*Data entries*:
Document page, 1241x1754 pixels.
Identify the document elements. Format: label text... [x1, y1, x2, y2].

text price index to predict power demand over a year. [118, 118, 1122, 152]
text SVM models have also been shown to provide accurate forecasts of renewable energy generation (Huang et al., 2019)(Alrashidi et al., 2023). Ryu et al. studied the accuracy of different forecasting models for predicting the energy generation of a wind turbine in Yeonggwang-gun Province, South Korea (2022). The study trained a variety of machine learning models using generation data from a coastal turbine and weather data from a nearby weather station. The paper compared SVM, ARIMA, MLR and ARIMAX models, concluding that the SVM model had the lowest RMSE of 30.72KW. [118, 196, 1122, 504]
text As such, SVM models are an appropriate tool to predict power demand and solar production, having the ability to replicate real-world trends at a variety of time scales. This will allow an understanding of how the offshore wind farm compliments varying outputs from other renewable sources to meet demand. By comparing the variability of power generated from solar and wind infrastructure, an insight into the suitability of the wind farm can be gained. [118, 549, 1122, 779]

*Short problem*: Edit the material from its first line up to and including the line with "text price index", replacing "Identify" with "Detect" and leaving everything else unchanged.

*Result*:
Document page, 1241x1754 pixels.
Detect the document elements. Format: label text... [x1, y1, x2, y2].

text price index to predict power demand over a year. [118, 118, 1122, 152]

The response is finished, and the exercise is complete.